> _Records_

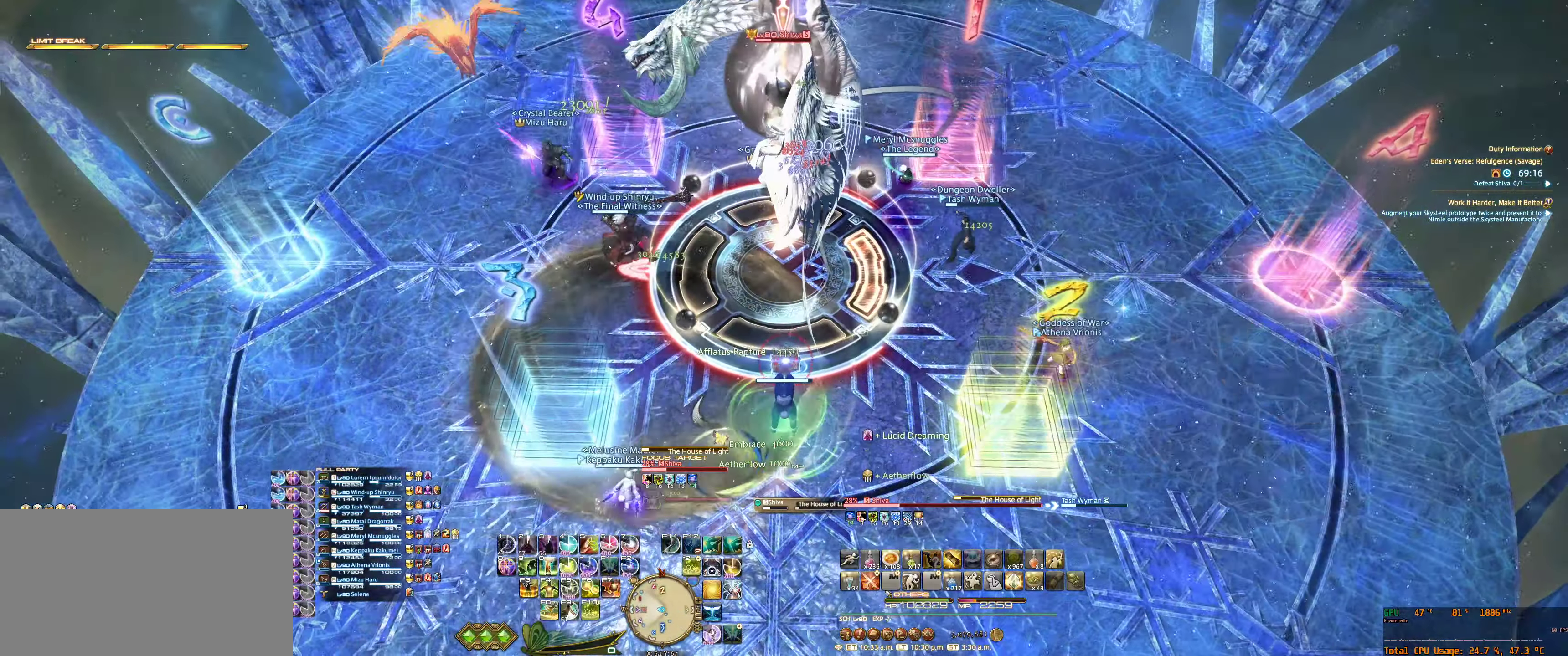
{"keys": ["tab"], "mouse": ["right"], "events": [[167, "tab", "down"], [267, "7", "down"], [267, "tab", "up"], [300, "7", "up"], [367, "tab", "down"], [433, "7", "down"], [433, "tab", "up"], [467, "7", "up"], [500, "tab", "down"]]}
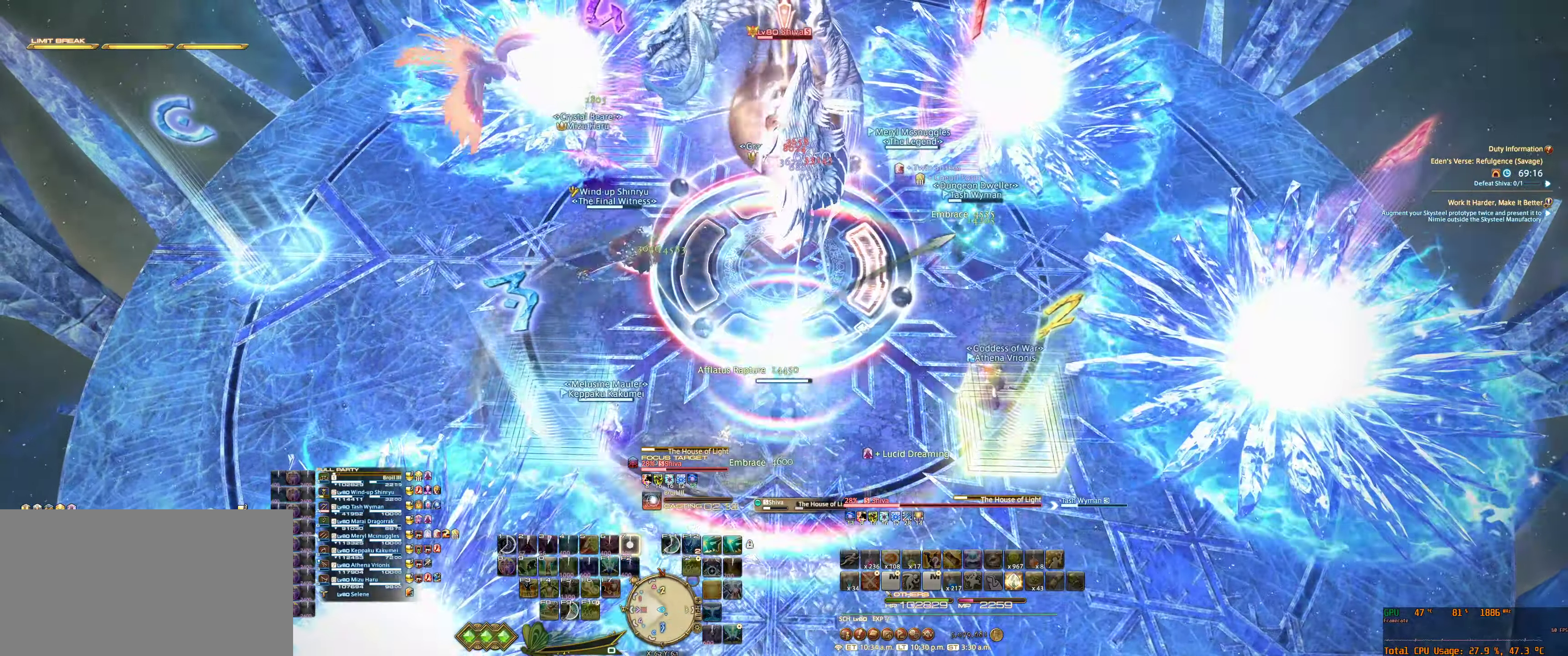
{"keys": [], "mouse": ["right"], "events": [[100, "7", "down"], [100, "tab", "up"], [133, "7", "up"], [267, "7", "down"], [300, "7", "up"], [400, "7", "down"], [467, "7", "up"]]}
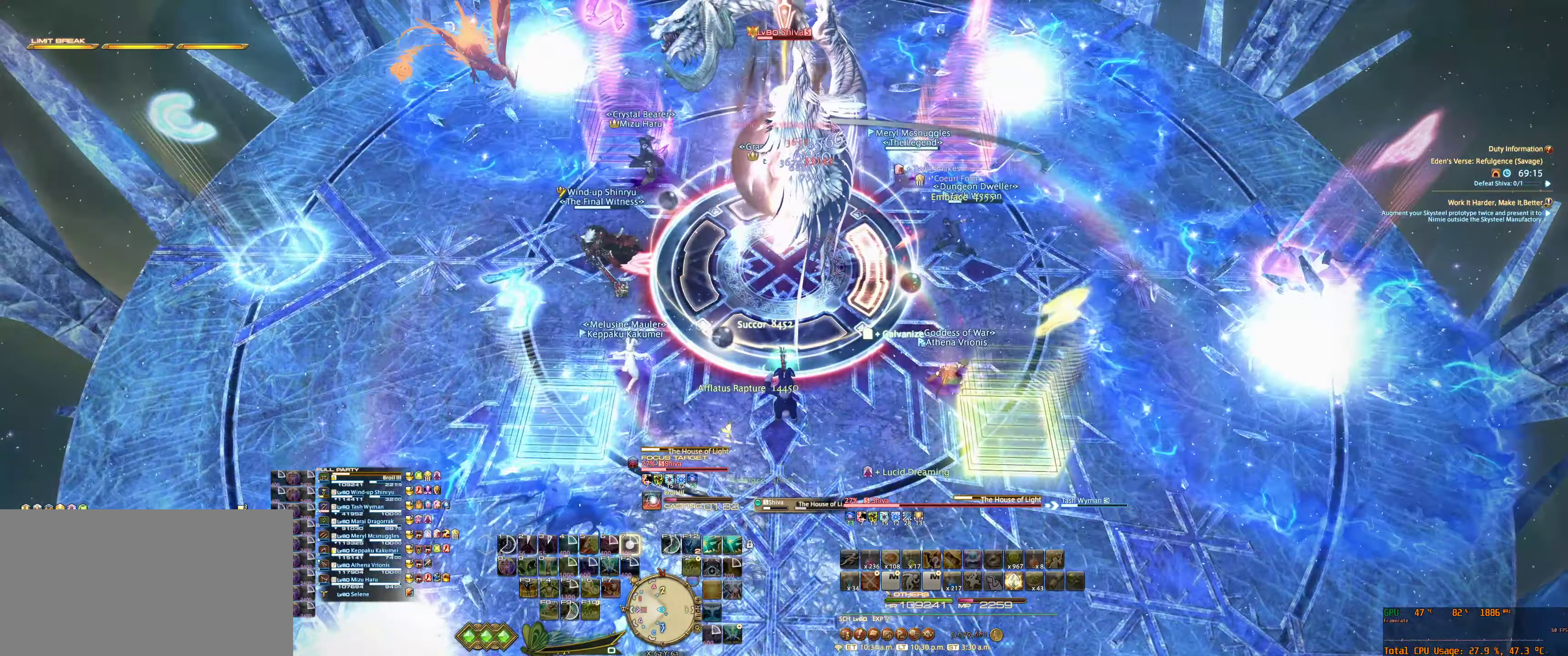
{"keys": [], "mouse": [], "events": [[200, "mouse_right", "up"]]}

---

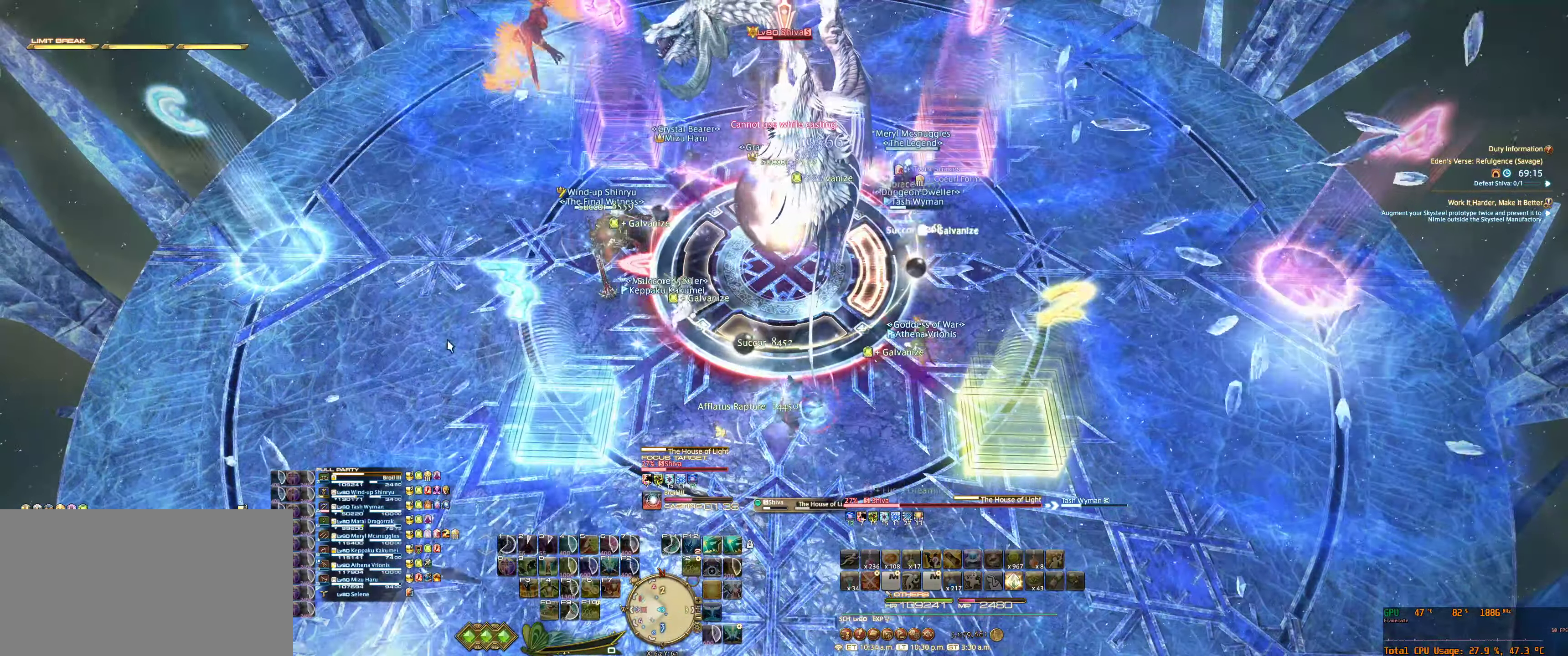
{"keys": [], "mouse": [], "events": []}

--

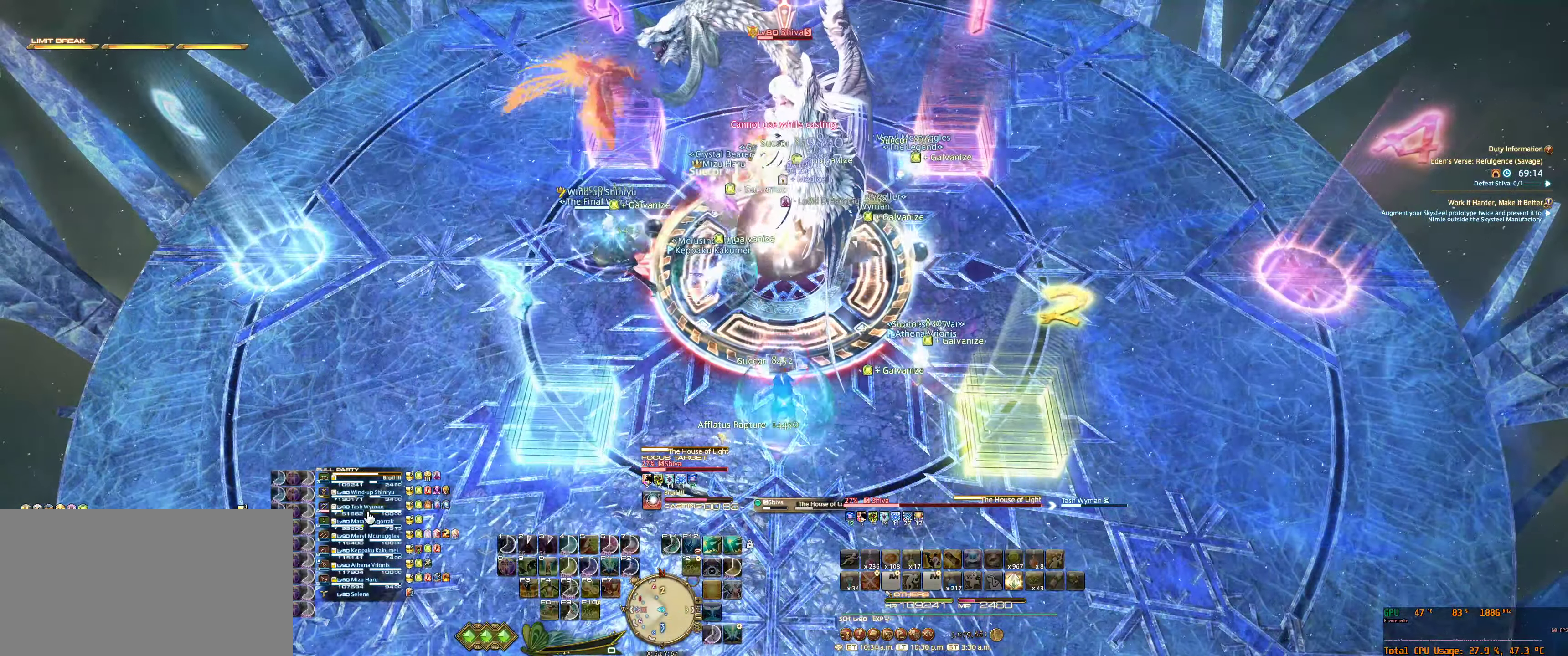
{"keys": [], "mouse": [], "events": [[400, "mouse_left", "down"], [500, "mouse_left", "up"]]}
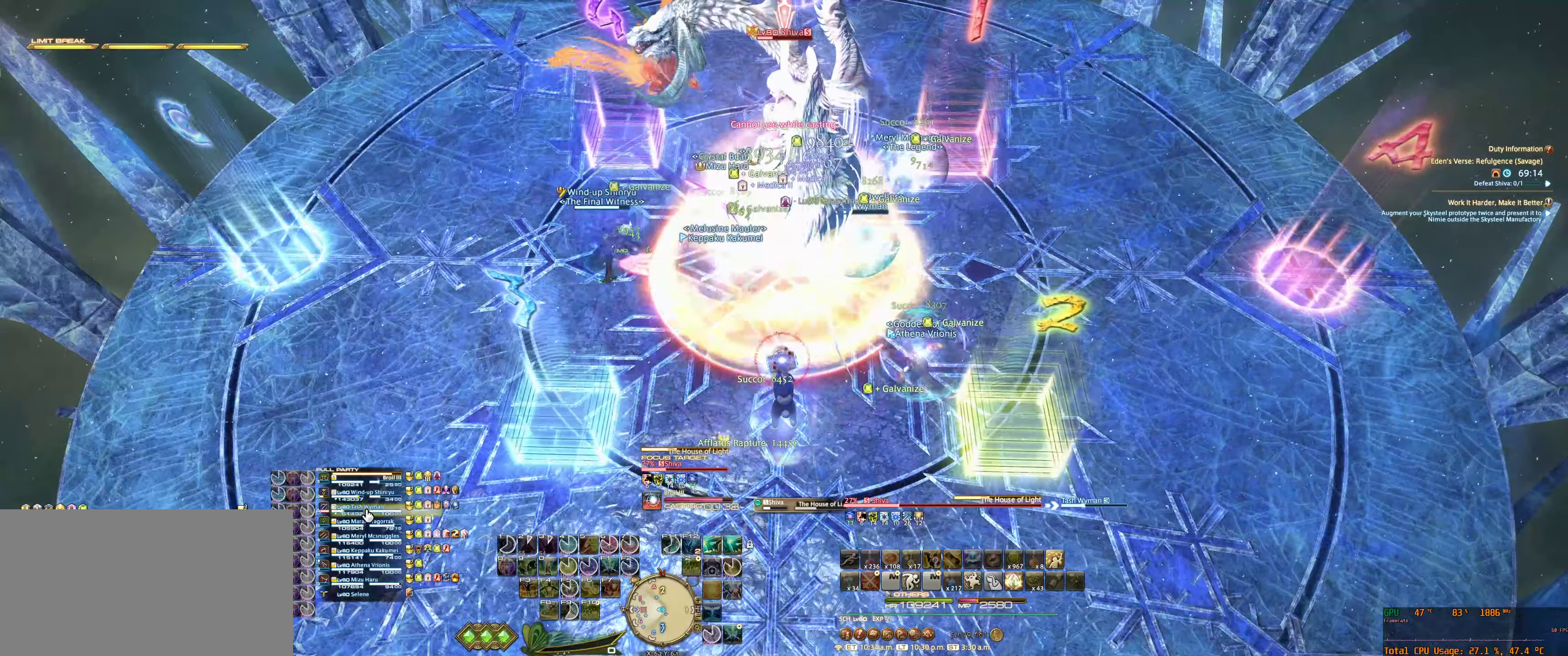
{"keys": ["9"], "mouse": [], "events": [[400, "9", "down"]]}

> _Instructions for the task_
Provide only the number of lines above that contain the word "down".

> _Answer for this exercise_
4